**BRIEF**
Every record shown below should be duplicated exactly.

**INPUT DATA**
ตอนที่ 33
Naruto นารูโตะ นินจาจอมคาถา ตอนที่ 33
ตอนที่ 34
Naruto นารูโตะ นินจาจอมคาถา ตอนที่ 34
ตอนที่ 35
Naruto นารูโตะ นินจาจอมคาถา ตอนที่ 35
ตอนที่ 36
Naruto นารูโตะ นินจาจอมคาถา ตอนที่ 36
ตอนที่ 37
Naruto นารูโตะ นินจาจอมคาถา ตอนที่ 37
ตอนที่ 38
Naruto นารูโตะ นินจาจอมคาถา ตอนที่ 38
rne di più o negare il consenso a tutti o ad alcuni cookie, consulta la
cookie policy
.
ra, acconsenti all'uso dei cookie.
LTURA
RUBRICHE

**WRITTEN ANSWER**
ตอนที่ 33
Naruto นารูโตะ นินจาจอมคาถา ตอนที่ 33
ตอนที่ 34
Naruto นารูโตะ นินจาจอมคาถา ตอนที่ 34
ตอนที่ 35
Naruto นารูโตะ นินจาจอมคาถา ตอนที่ 35
ตอนที่ 36
Naruto นารูโตะ นินจาจอมคาถา ตอนที่ 36
ตอนที่ 37
Naruto นารูโตะ นินจาจอมคาถา ตอนที่ 37
ตอนที่ 38
Naruto นารูโตะ นินจาจอมคาถา ตอนที่ 38
rne di più o negare il consenso a tutti o ad alcuni cookie, consulta la
cookie policy
.
ra, acconsenti all'uso dei cookie.
LTURA
RUBRICHE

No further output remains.